A new book by former Defense Secretary Robert Gates alleges that former Secretary of State Hillary Clinton admitted she opposed the Iraq troop surge for political reasons as she faced Barack Obama in the 2008 Democratic presidential primary.
But a few years before Clinton herself as a U.S. senator in 2003 criticized what she saw as U.S. policy in Iraq being driven by a political agenda.
"Hillary told the president that her opposition to the  surge in Iraq had been political because she was facing him in the Iowa primary," Gates writes. "The president conceded vaguely that opposition to the Iraq surge had been political. To hear the two of them making these admissions, and in front of me, was as surprising as it was dismaying."
Here's the transcript of a December 2003 exchange between Clinton and Katie Couric on NBC's Today Show where Clinton criticizes what she perceives is the Bush administration shifting Iraq strategy based on politics. Clinton had just returned from a Thanksgiving weekend tour of Pakistan, Afghanistan and Iraq with Sen. Jack Reed (D-R.I.).
Couric: Well let me ask you about that exit strategy, because it's been controversial, the notion of having caucuses and indirect elections rather than direct elections has been criticized by the head Shiite cleric and many, obviously, Iraqis are Shiites. Do you think an exit strategy is being crafted at sort of the risk of not establishing a true democracy in Iraq?

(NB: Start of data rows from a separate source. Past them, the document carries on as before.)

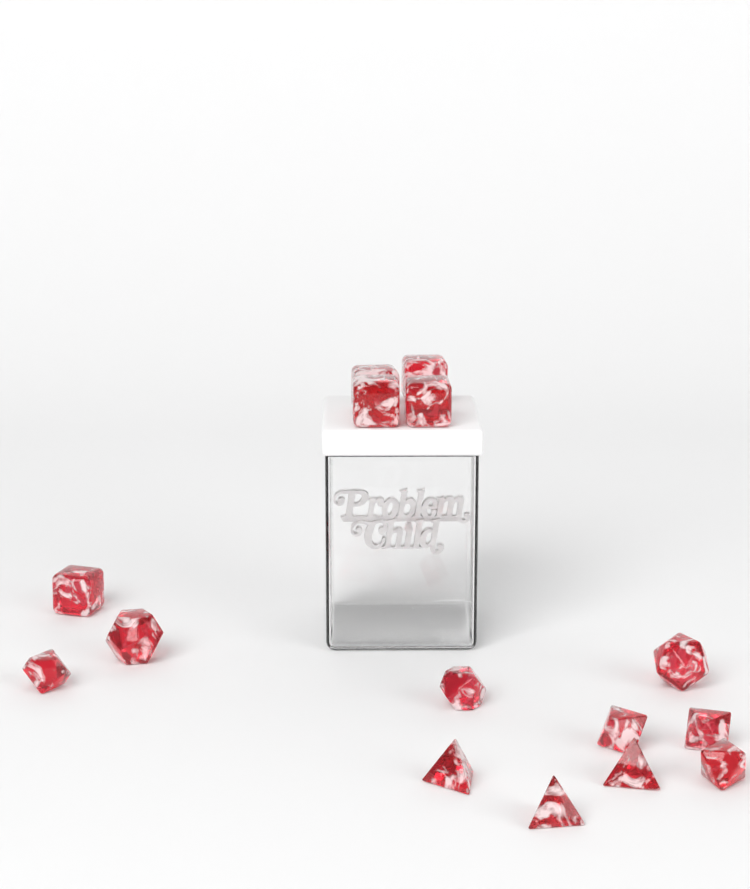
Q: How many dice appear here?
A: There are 15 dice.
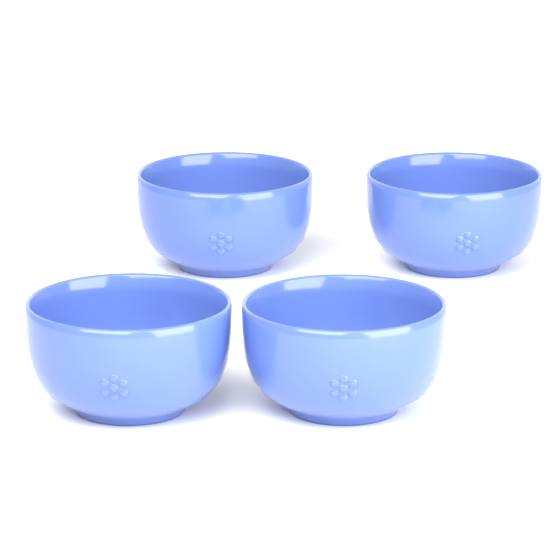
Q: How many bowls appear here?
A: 4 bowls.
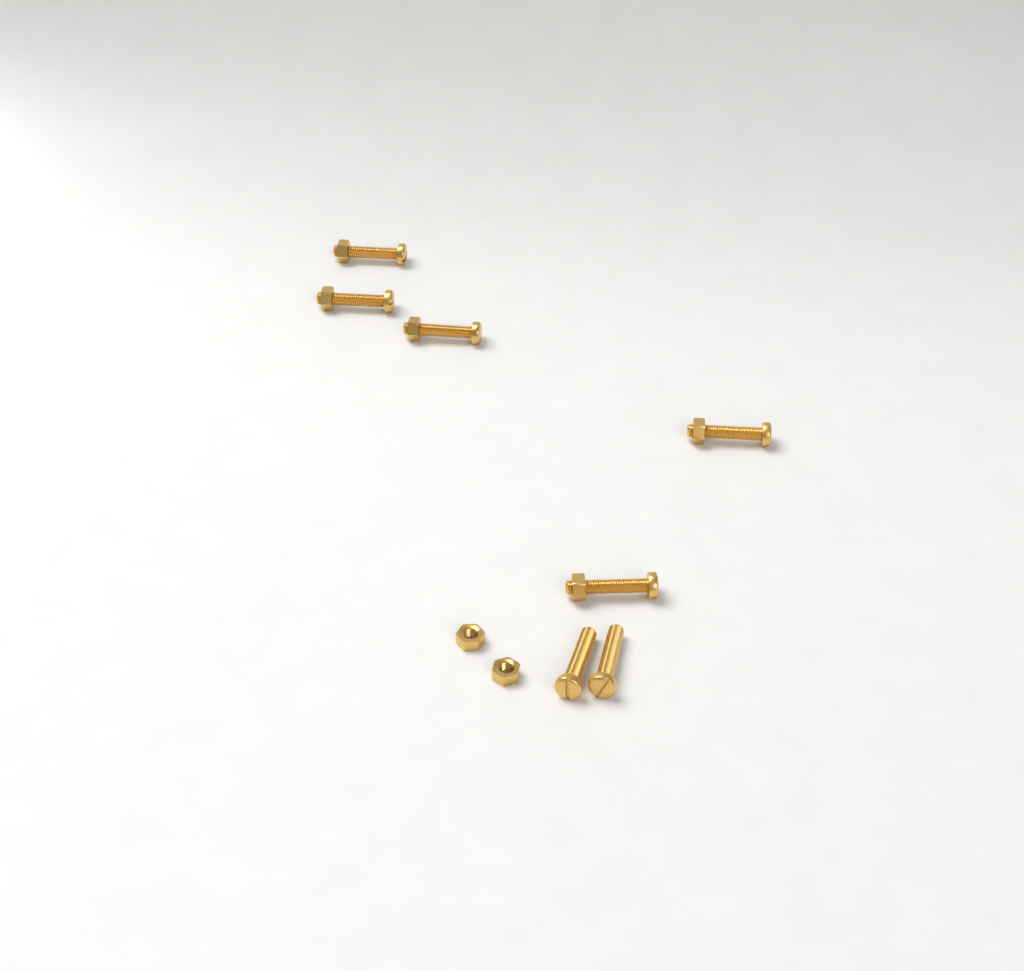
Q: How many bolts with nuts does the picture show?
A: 5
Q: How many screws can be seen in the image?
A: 2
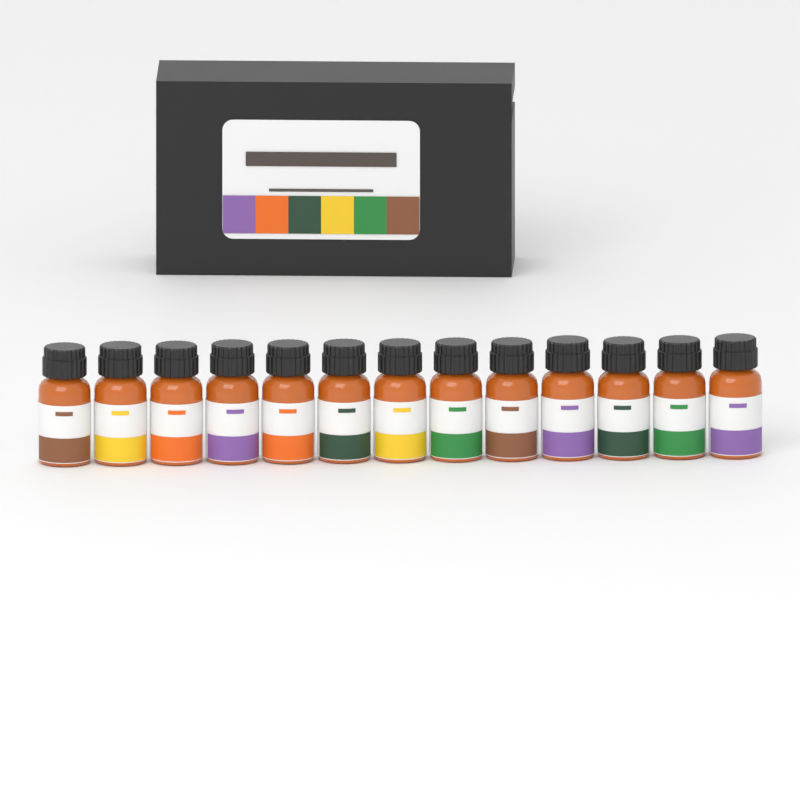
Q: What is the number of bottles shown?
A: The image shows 13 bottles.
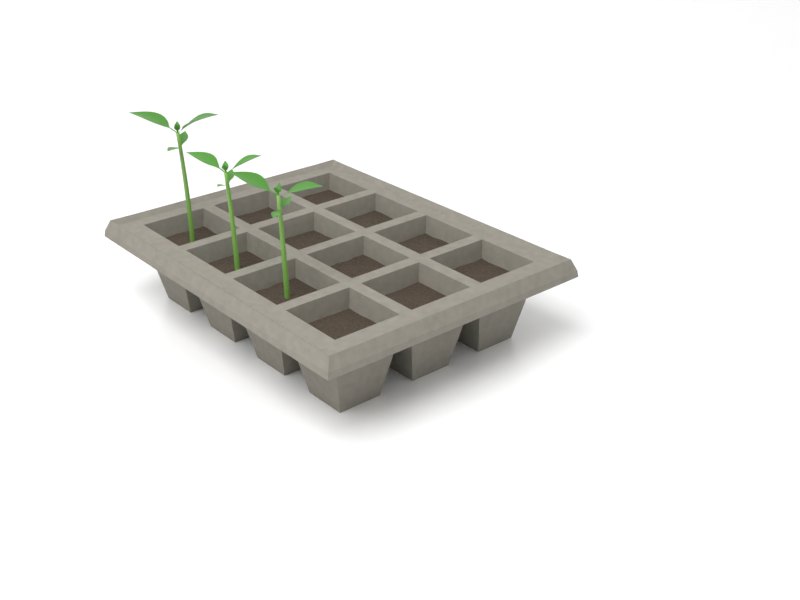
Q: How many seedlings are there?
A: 3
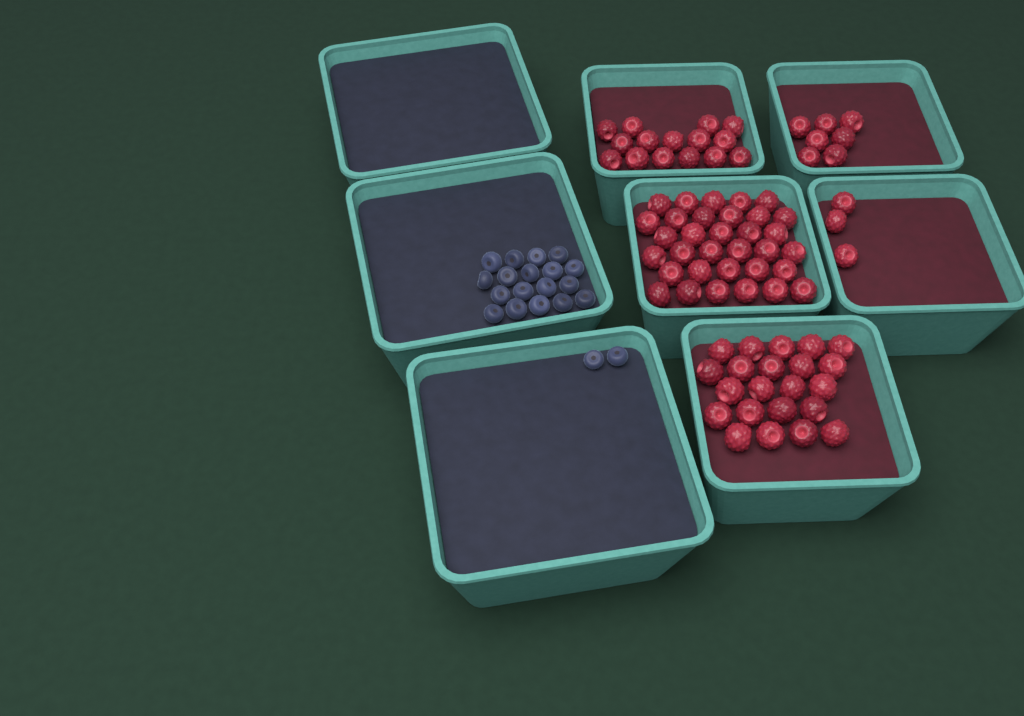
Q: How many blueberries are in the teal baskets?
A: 20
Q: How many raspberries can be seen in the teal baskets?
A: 80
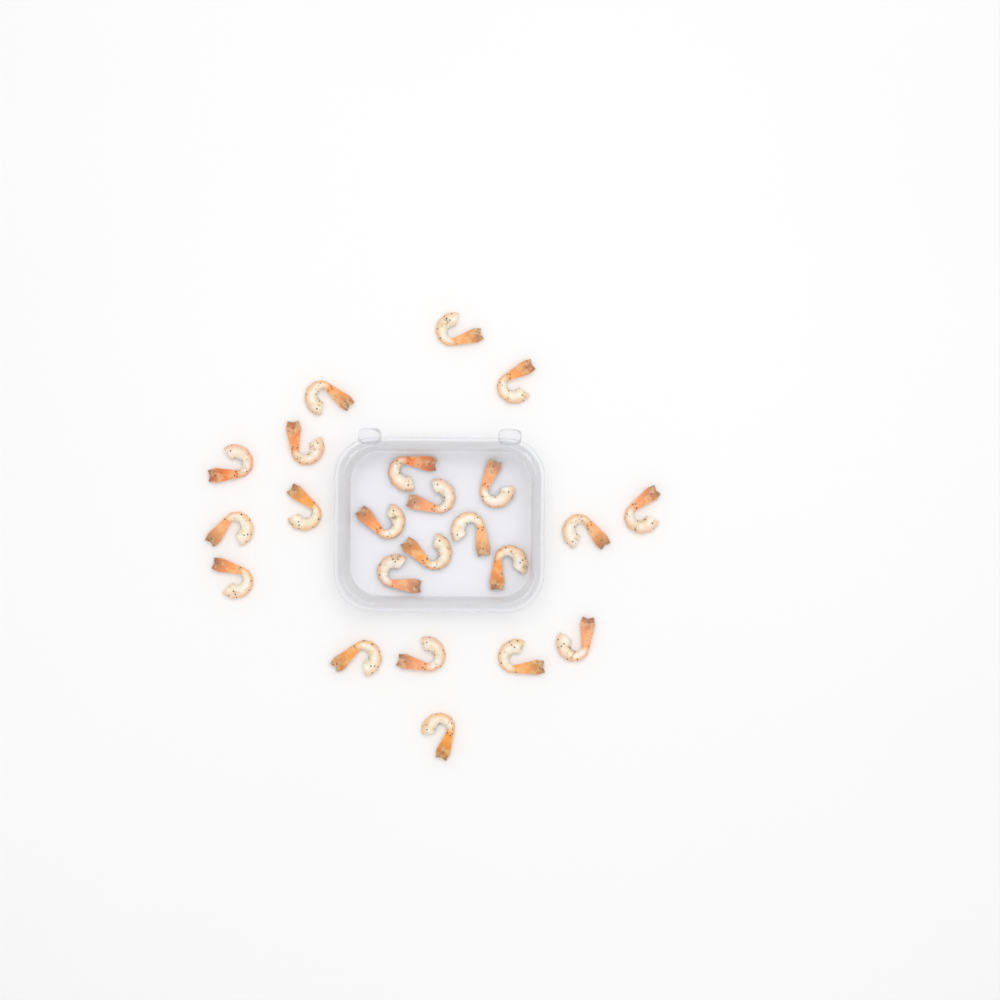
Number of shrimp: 23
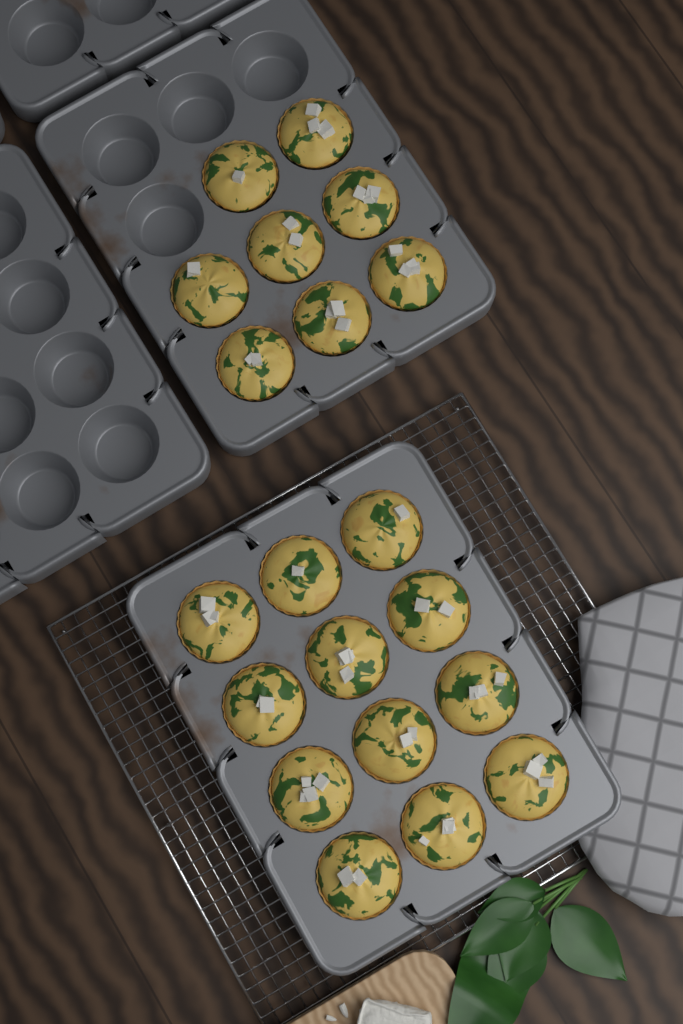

Clinton: Well, I think an exit strategy, unfortunately, is being driven by our political calendar, not necessarily what's in the best interest of a long-term stable Iraq. And that's one of the reasons why bringing the U.N. in would be a benefit for the Bush administration as well as the prospects for creating conditions that would lead to democracy. I hope that the administration takes these U.N. talks seriously that are going on. I hope that they will support a return of the United Nations, both in a capacity to determine the direction for self-government and to provide aid on the ground.